Experimental features
As Gephi Lite is built with modern web technologies, it makes it quite easy to draft and develop new features. This is a good opportunity for the Gephi team to try new features in Gephi Lite, that might end up as plugins or core features in Gephi later. Two such experimental features have been implemented already.
Connected-closeness
At Gephi Week 2024, the team decided to try to implement a way to visualize Mathieu Jacomy's connected-closeness in Gephi Lite. This metric aims at evaluating how successfully a layout does bring together in the plan connected pairs of nodes, while keeping disconnected pairs distant.
The way it's implemented in Gephi Lite is that users can toggle connected-closeness from the Layout > Layout Quality
menu. Then, a grid of size Δmax will constantly be displayed, and the caption will show how to read it.

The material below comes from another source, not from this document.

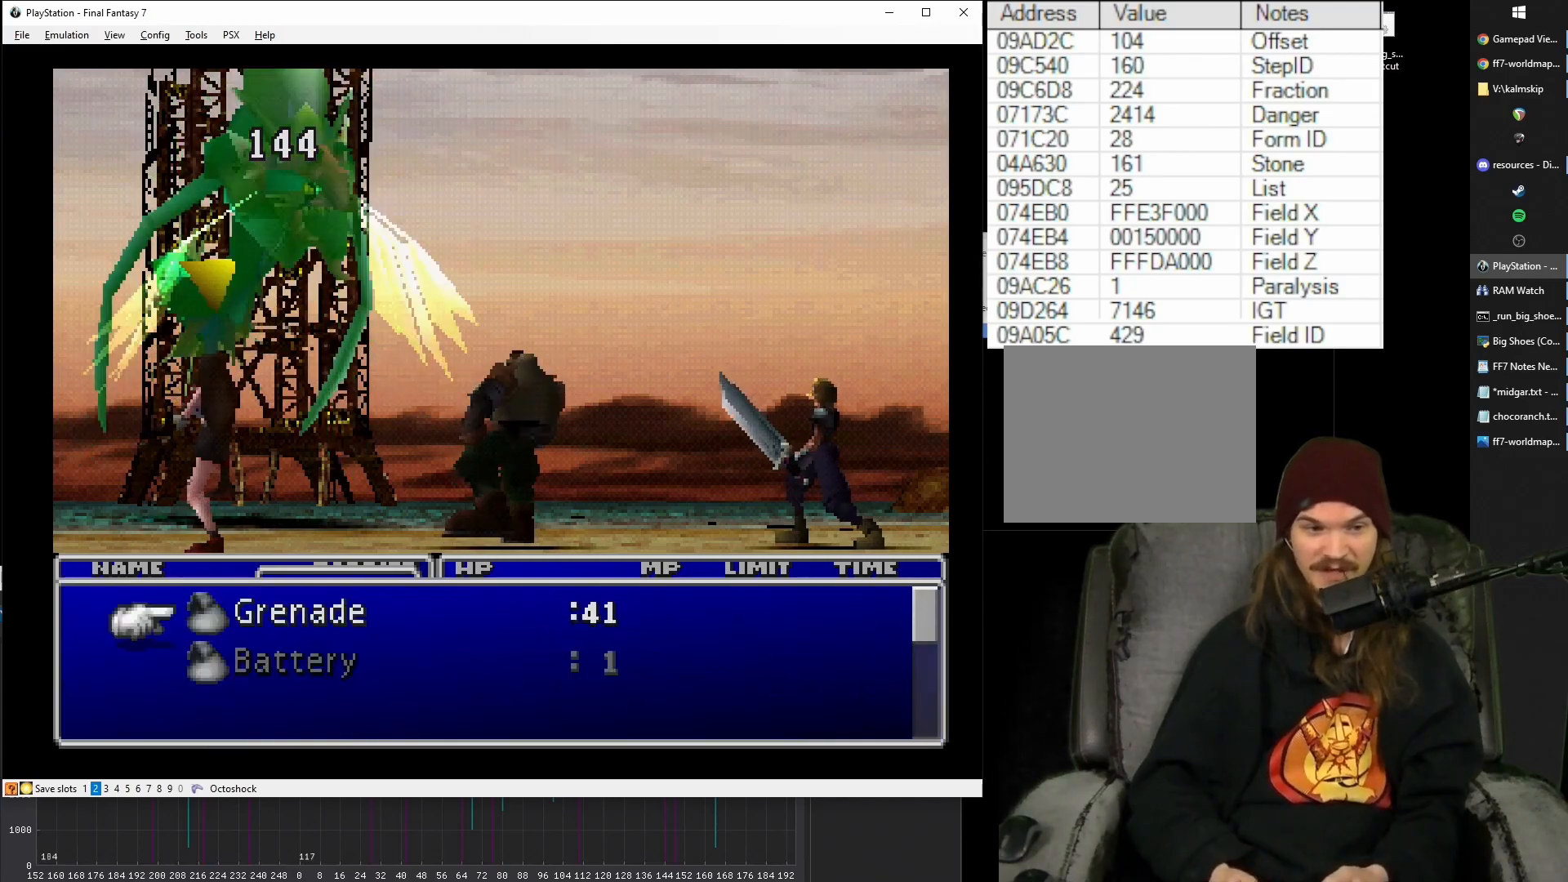
{"buttons": [], "events": [[100, "CIRCLE", "up"], [167, "CIRCLE", "down"], [233, "CIRCLE", "up"]]}
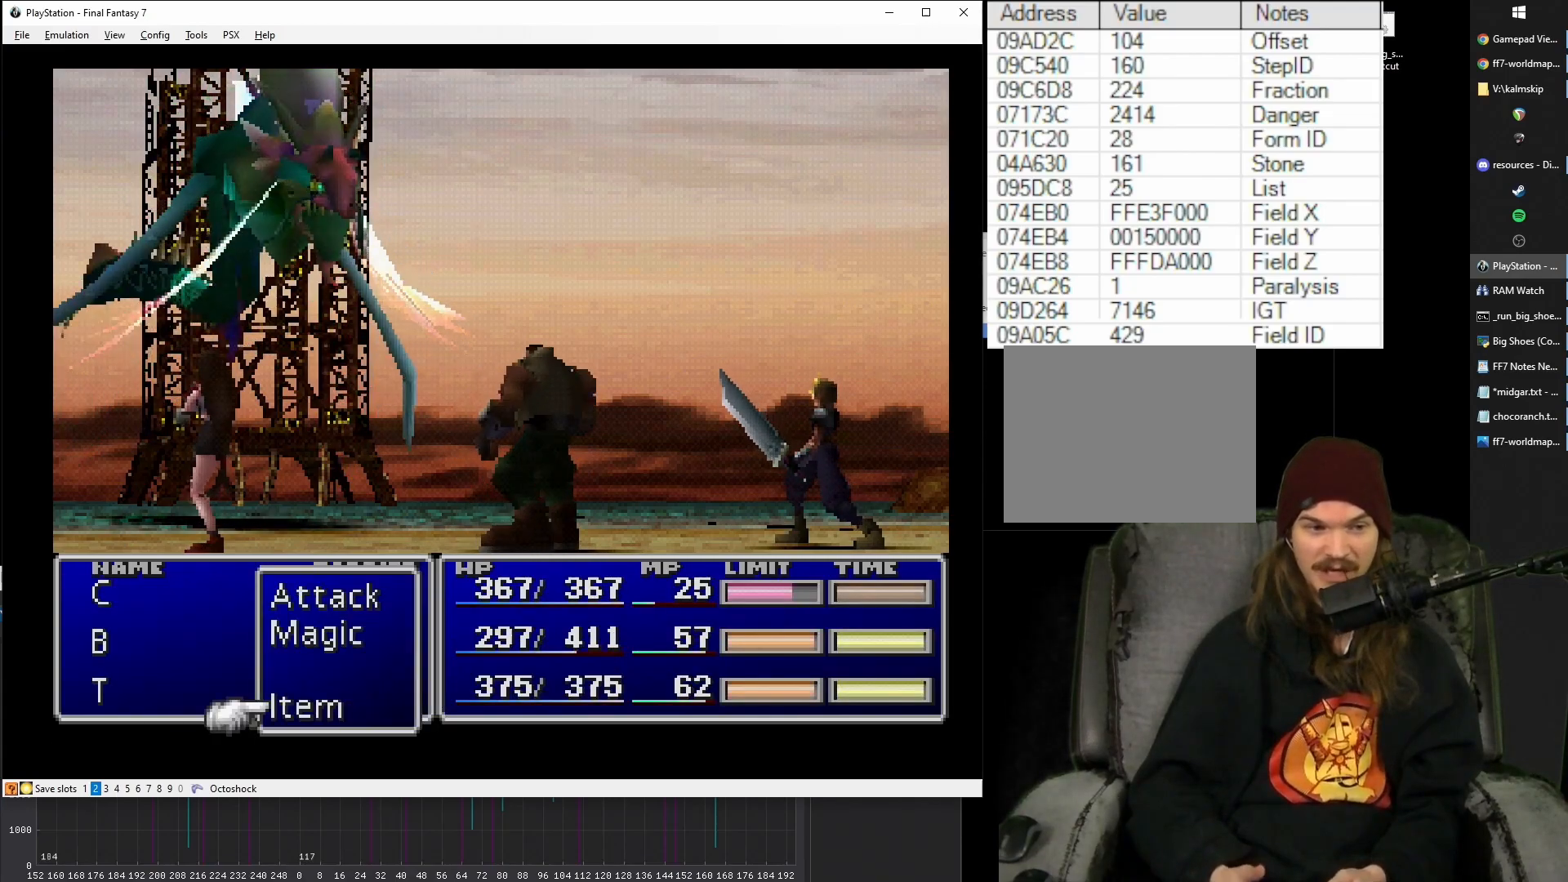
{"buttons": [], "events": []}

You can read more about the connected-closeness:
- In the related paper, Connected-closeness: A Visual Quantification of Distances in Network Layouts
- In a very detailed Observable notebook, Highlights on connected-closeness
Louvain edges ambiguity
At Gephi Week 2022 this time, some people started to work on a way to evaluate how ambiguous community detection algorithms can be. This led to a dedicated workshop in december 2024, where a team gathered to keep digging.
This ended up in a way to evaluate how consistently the Louvain method for community detection does put extremities of each edge in the same community or not. And various other metrics are derived from this, to map where does the ambiguity lies in the graph.